39 best management ideas

Establish a clear set of values

Simon Hay, CEO, dunnhumbyUSA

Simon Hay’s key to a successful culture
includes establishing a core set of values.
Creating these values and making them an
integral part of the culture shapes the way
employees work and interact each day and
also helps them better understand the company and its culture.

“Values tend to get overlooked,” the CEO
of dunnhumbyUSA says. “So find out what
are the things that differentiate you,
describe what’s important to you and your
employees, and what they can act upon.”

Talk with employees and clients about
what they see in you. Hay, who was featured in the June edition of Smart Business,
got feedback from external partners, clients
and employees to determine the company’s
values.

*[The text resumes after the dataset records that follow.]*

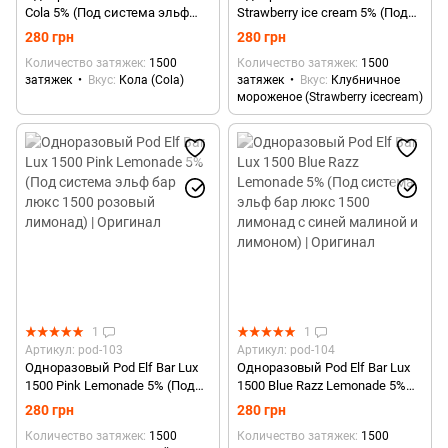
Cola 5% (Под система эльф
Strawberry ice cream 5% (Под
бар Кола) | Оригинал
система эльф бар Клубничное
280 грн
280 грн
мороженое) | Оригинал
Количество затяжек
1500
Количество затяжек
1500
затяжек
Вкус
Кола (Cola)
затяжек
Вкус
Клубничное
мороженое (Strawberry icecream)
1
1
Артикул: pod-103
Артикул: pod-104
Одноразовый Pod Elf Bar Lux
Одноразовый Pod Elf Bar Lux
1500 Pink Lemonade 5% (Под
1500 Blue Razz Lemonade 5%
система эльф бар люкс 1500
(Под система эльф бар люкс
280 грн
280 грн
розовый лимонад) | Оригинал
1500 лимонад с синей
Количество затяжек
1500
Количество затяжек
1500
малиной и лимоном) |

He says getting feedback from others was the best way to find out what made
dunnhumby, a relevance marketing company, different from others.

Once you have that information, summarize
it into the few things that define your company and are believable, realistic and truthful.

“If your employees look at your values
and go, ‘I’ve never seen that here,’ obviously
there’s no connection between your aspiration and reality,” Hay says. “Values have to
be recognizable and inspirational, something that people believe and are important
to the organization.”

The values also need to be simple and relevant for employees to understand them.

“Sometimes, there is a tendency to list 10 or 12 things, but if you don’t distill
them down, how are people going to
remember them well enough to act on
them?” Hay says.

Once you have the values in place, you
need to communicate them so your
employees understand them and live them
each day.

Regardless of how you try to integrate
your values into your culture, be consistent.

“Values are something we talk about every
day, they’re not rolled out for the annual
business presentation and put away in a
cupboard for the rest of the year,” Hay says.
“You’ve got to continually highlight great
examples of people living those values,
reward those people, and consistently communicate (those values) so that they
absolutely, 100 percent become embedded
in everyone’s daily thoughts and actions.”